Он отстраняется от меня и отступает назад к выходу из каталога.

— Что, зубы были лишние? — спрашиваю я наобум.

Он останавливается и долго смотрит на меня.

— Нет, не зубы, — произносит он, наконец. — Дискурс власти.

Поворачивается и уходит. Так что же это получается? Это не только мое Бессознательное было сегодня ночью?…

* * *

День не дает мне возможности подумать о ночных тайнах, и едва вернувшись в зал, я слышу, как Нинель Эдуардовна зовет меня к рабочему телефону. Я беру трубку, но в ней — короткие гудки. Я терпеливо вешаю трубку на рычаг, снова раздается звонок:

— Я внизу, можешь спуститься?

Мы не так давно купили Фейге мобильник — тяжеленную гробообразную «Nokia». У меня нет романов на стороне, поэтому мне телефон не нужен. А она все еще не может смириться с мыслью, что, кроме абонентской платы, за каждый разговор надо еще и отдельно платить. Поэтому постоянно пользуется привилегией первой бесплатной минуты. Как она в таком режиме умудряется общаться со своими возлюбленными, для меня загадка.
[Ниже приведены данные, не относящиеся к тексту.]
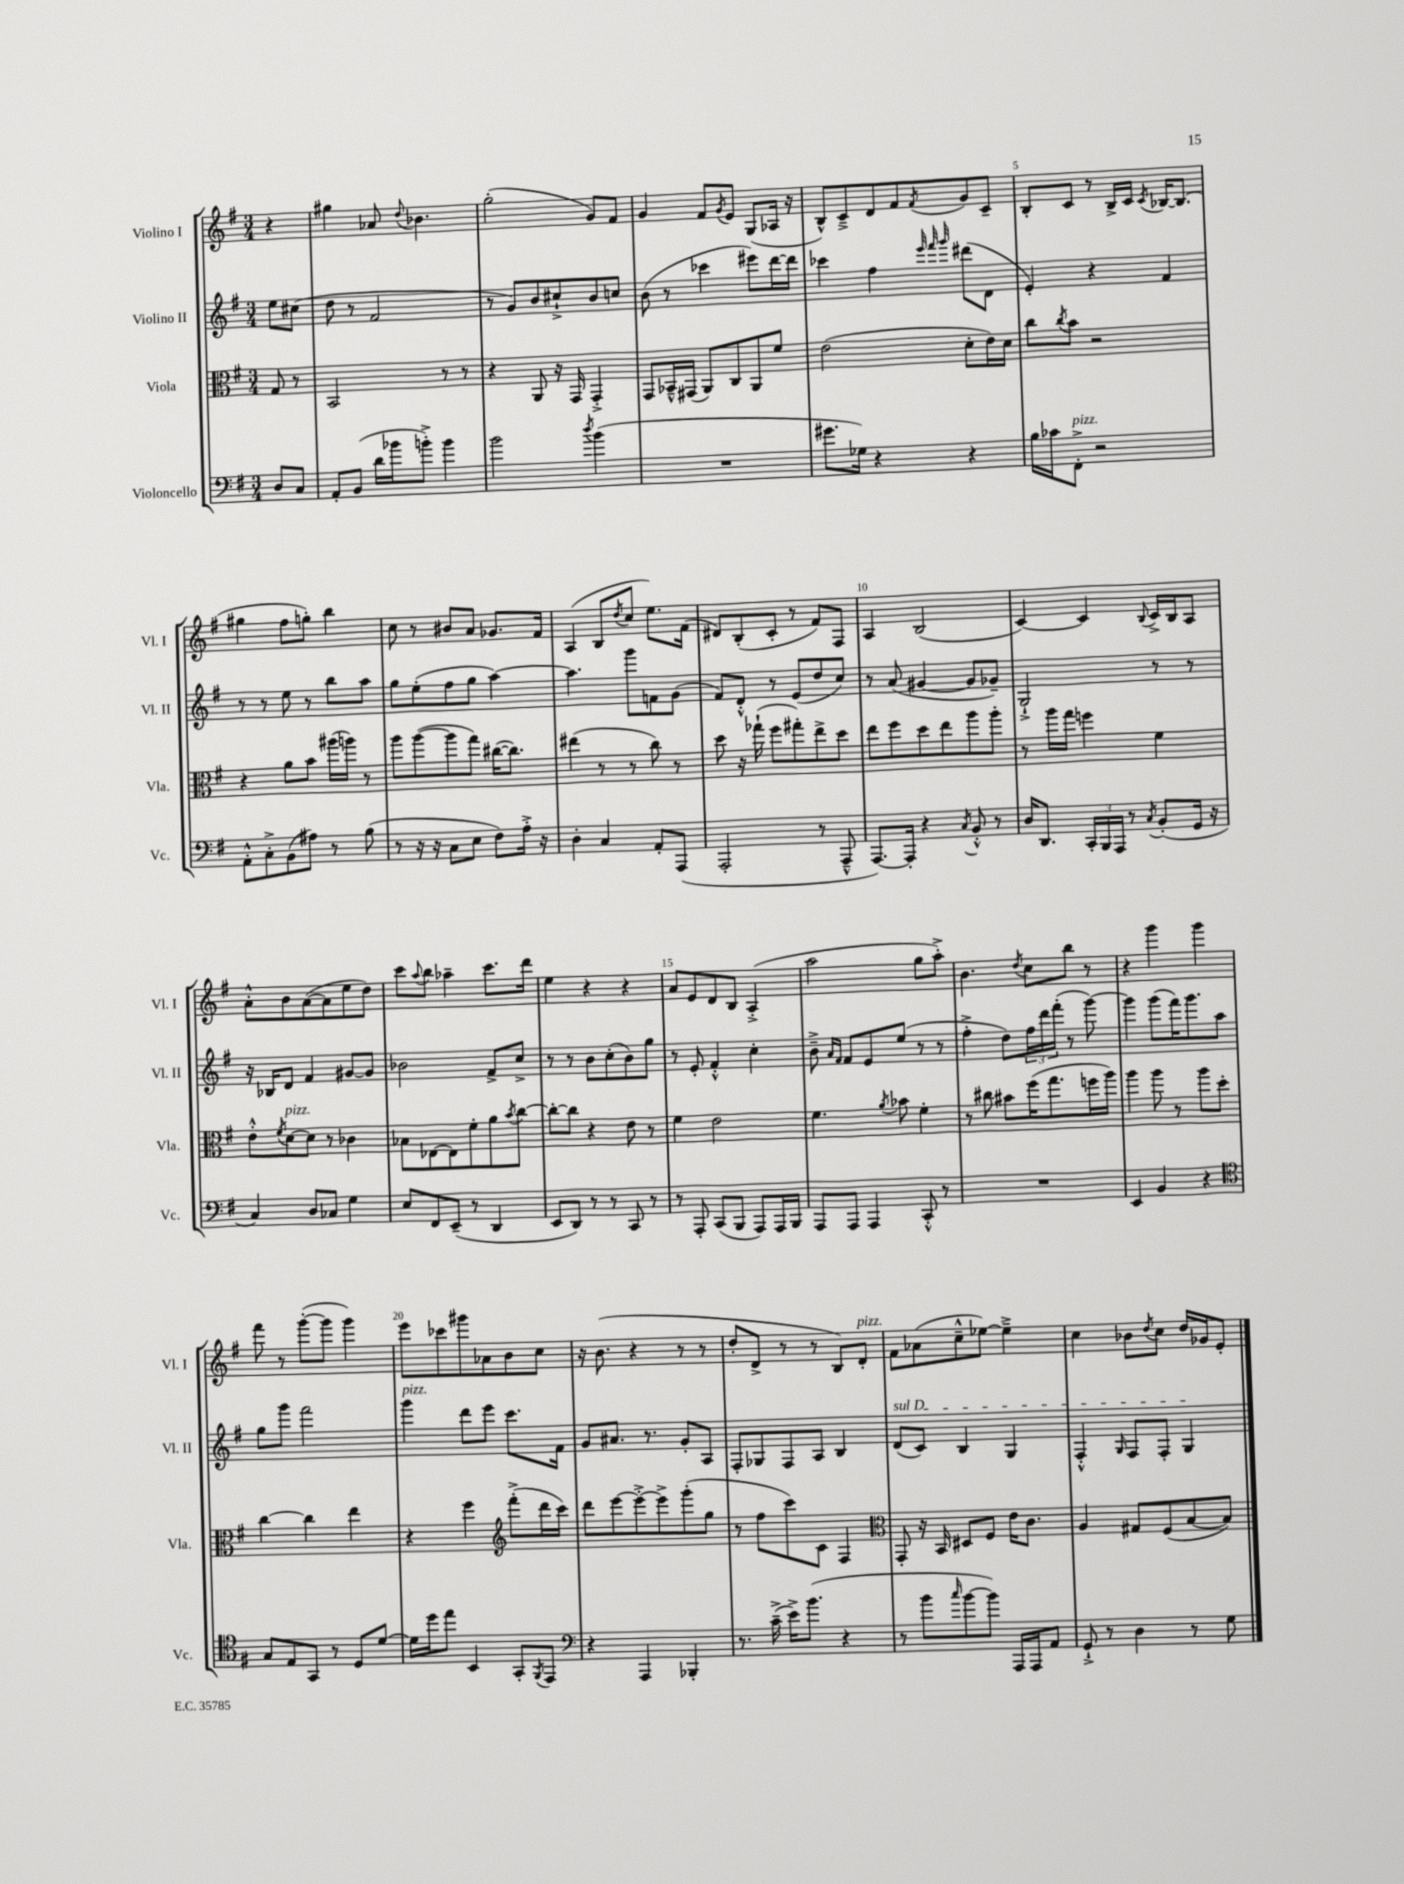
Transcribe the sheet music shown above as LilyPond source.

<<
\new StaffGroup <<
\new Staff = "s0" \with { instrumentName = "Violino I" shortInstrumentName = "Vl. I" } {
    \clef treble \key g \major \numericTimeSignature \time 3/4 \partial 4
    r4 |
    gis''4 aes'8 \appoggiatura { d''8 } bes'4. |
    g''2-.( g'8) fis'8 |
    g'4 fis'8 \acciaccatura { g'8 } e'8 g8( aes16 r16 |
    b8-^) c'8---> d'8 fis'8 \acciaccatura { fis'8 } g'8 c'8-- |
    b8-. c'8 r8 b16-> c'16 \acciaccatura { c'8 } bes16~ bes8.( |
    gis''4 fis''8 g''8-.) b''4 |
    c''8 r8 bis'8 a'8 ges'8. fis'16 |
    a4( b8 \acciaccatura { d''8 } c''8 e''8.) fis'16( |
    dis'8) b8-.( c'8-. r8 fis'8) fis8 |
    a4 b2( |
    c'4~) c'4 \appoggiatura { b8 } c'16-> b16 a8 |
    a'8-.-^ b'8 a'8~( a'8 e''8 d''8) |
    c'''8 \appoggiatura { a''8 } b''8 aes''4-- c'''8. d'''16 |
    e''4 r4 r4 |
    a'8 e'8 d'8 b8 a4-.->( |
    a''2 g''8 a''8-.->) |
    b'4. \acciaccatura { d''8 } c''8 b''8 r8 |
    r4 g'''4 g'''4 |
    fis'''8 r8 g'''8~-.( g'''8 g'''4) |
    e'''8 ces'''8 gis'''8 aes'8 b'8 c''8 |
    r16 b'8.( r4 r8 r8 |
    d''8-. d'8-> r8 r8 b8) d'8-.^\markup { \italic "pizz." } |
    fis'8 aes'8( c''8---^ ees''8~) ees''4---> |
    c''4 bes'8 \acciaccatura { d''8 } c''8 d''16 ges'16 e'8-. \bar "|." |
}
\new Staff = "s1" \with { instrumentName = "Violino II" shortInstrumentName = "Vl. II" } {
    \clef treble \key g \major \numericTimeSignature \time 3/4 \partial 4
    e''8 cis''8( |
    d''8 r8 fis'2 |
    r8 g'8) b'8 cis''8-!-> b'8 c''8 |
    b'8( r8 ces'''4 eis'''8) d'''16~ d'''16 |
    ces'''4 fis''4 \grace { e'''32 fis'''32 g'''32 } dis'''8( d'8 |
    e'4-.) r4 fis'4 |
    r8 r8 e''8 r8 b''8 a''8 |
    g''8 e''8-.( fis''8 g''8 a''4~) |
    a''4. g'''8 f'8 g'8( |
    fis'8) d'8-.-^ r8 e'8( d''8 c''8) |
    r8 a'8( gis'4~ gis'8 ges'8--) |
    g2-!-> r8 r8 |
    r16 bes16 d'8 fis'4 gis'8~ gis'8 |
    bes'2 fis'8-> c''8-> |
    r8 r8 b'8 c''8-.( b'8) g''8 |
    r8 e'8-. fis'4-.-^ c''4-. |
    b'8---> \grace { a'16 fis'16 } fis'8 e'8 e''8( r8 r8 |
    fis''4-.-> d''8) \tuplet 3/2 { fis''16 d'''16 fis'''16-.( } r8 g'''8~) |
    g'''4 g'''8( fis'''16) g'''8. a''8 |
    g''8 g'''8 fis'''2 |
    g'''4^\markup { \italic "pizz." } d'''8 e'''8 c'''8. fis'16 |
    g'8 ais'8. r8. g'8-. a8 |
    fis8-. ges8 fis8 a8 b4 |
    \once \override TextSpanner.bound-details.left.text = \markup { \italic "sul D" } d'8\startTextSpan( c'8) b4 g4 |
    fis4-.-^ \grace { g16 } fis8 fis8-. g4\stopTextSpan \bar "|." |
}
\new Staff = "s2" \with { instrumentName = "Viola" shortInstrumentName = "Vla." } {
    \clef alto \key g \major \numericTimeSignature \time 3/4 \partial 4
    g8 r8 |
    b,2 r8 r8 |
    r4 a,8 r16 g,16 g,4-.-> |
    g,8 bes,16---^ gis,16( a,8) c8 a,8 fis'8 |
    e'2( d'8-. e'16) d'16 |
    c''8 \acciaccatura { c''8 } b'8 r2 |
    r4 a'8 b'8 ais''16( a''16) r8 |
    a''8 a''8~( a''8 g''8) cis''16~( cis''8.) |
    eis''4( r8 r8 c''8) r8 |
    d''8 r16 ges''16-!( fis''8 gis''8-.) e''8-> d''8 |
    e''8 fis''8 d''8 e''8 a''8 a''8-. |
    r8 a''16 g''16 f''4 fis'4 |
    e'8-.-^ \acciaccatura { fis'8 } d'8~^\markup { \italic "pizz." } d'8 r8 ces'4 |
    bes8 ees8~ ees8 fis'8-. a'8 \acciaccatura { b'8 } c''8~ |
    c''8~-. c''8 r4 e'8 r8 |
    fis'4 e'2 |
    fis'4. \acciaccatura { a'8 } bes'8 fis'4-. |
    r8 cis''8 bis'8 fis''16( g''8. f''16 a''16) |
    a''4 a''8 r8 a''8 d''8-. |
    c''4~ c''4 e''4 |
    r4 fis''4 \clef treble fis'''8-.->( d'''16 c'''16) |
    d'''8 e'''8~ e'''8~-.-> e'''8-> g'''8-.( g''8 |
    r8 fis''8 c'''8) c'8 fis4 |
    \clef alto g,8-. r16 b,16 dis8 fis8 e'16 c'8. |
    a4 gis8 fis8( b8~ b8) \bar "|." |
}
\new Staff = "s3" \with { instrumentName = "Violoncello" shortInstrumentName = "Vc." } {
    \clef bass \key g \major \numericTimeSignature \time 3/4 \partial 4
    d8 c8 |
    a,8-. b,8( d'16 bes'16 b'8-.->) b'4 |
    b'2 \acciaccatura { d''8 } b'4( |
    R2. |
    gis'8. ges16) r4 r4 |
    b16 ces'16 fis,8-.->^\markup { \italic "pizz." } r2 |
    a,8-.-^ c8-.-> b,8( ais8) r8 b8( |
    r8 r16 r16 c8 e8 fis8) a16-.-> r16 |
    d4-. c4 a,8-. a,,8( |
    a,,2-. r8 a,,8---^ |
    a,,8.~) a,,16-. r4 \acciaccatura { c8 } b,8-.-^ r8 |
    d16 d,8. \tuplet 3/2 { c,16-. b,,16 a,,16 } r8 \acciaccatura { c8 } b,8-.( g,16 r16 |
    c4) d8 ces8 g4 |
    e8 fis,8 e,8--( r8 d,4 |
    e,8 d,8) r8 r8 c,8 r8 |
    r8 a,,8-. c,8( b,,8 a,,8) a,,16 b,,16 |
    a,,8 a,,8 a,,4 c,8-.-^ r8 |
    R2. |
    e,4 b,4 r4 |
    \clef tenor g8 e8 g,8 r8 d8 d'8~ |
    d'16 d''16 e''8 b,4 g,8-. \acciaccatura { fis,8 } e,8 |
    \clef bass r4 a,,4 bes,,4-. |
    r8. c'16--->( e'16->) b'8.( r4 |
    r8 b'8 \grace { c''16 } b'8~ b'8) a,,16 a,,16 a,8 |
    g,8-!-> r8 d4 r8 g8 \bar "|." |
}
>>
>>
\layout { \context { \Score \override BarNumber.break-visibility = ##(#f #t #t) barNumberVisibility = #(every-nth-bar-number-visible 5) } }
Но с другой стороны, будь я на месте счастливого любовника, сам бы я терпел от нее и не такое.

Я нахожу ее у памятника напротив контроля. Завернутая в красный клетчатый платок и в бордовом берете прозрачной вязки она выглядит как девочка из волшебной сказки, непонятно как оказавшаяся в этой толпе городских зевак. Библиотека сразу начинает казаться мне каким-то безумным вокзалом, где все носятся, все спешат и все — чужие. На ходу киваю ей на стеклянные распашные двери. Она улыбается. Обгоняя ее, я распахиваю перед ней створку, несколько шагов в сторону — и вот мы уже укрыты от взглядов скучающих милиционеров и дамы, выдающей контрольные листки. У двери в читальный зал русского журнального фонда я наклоняюсь к ней и целую ее в щеку:

— Привет, Красная Шапочка!

— Привет, Стасичек! Я всего на одну минутку. Из Университета шла, дай, думаю зайду.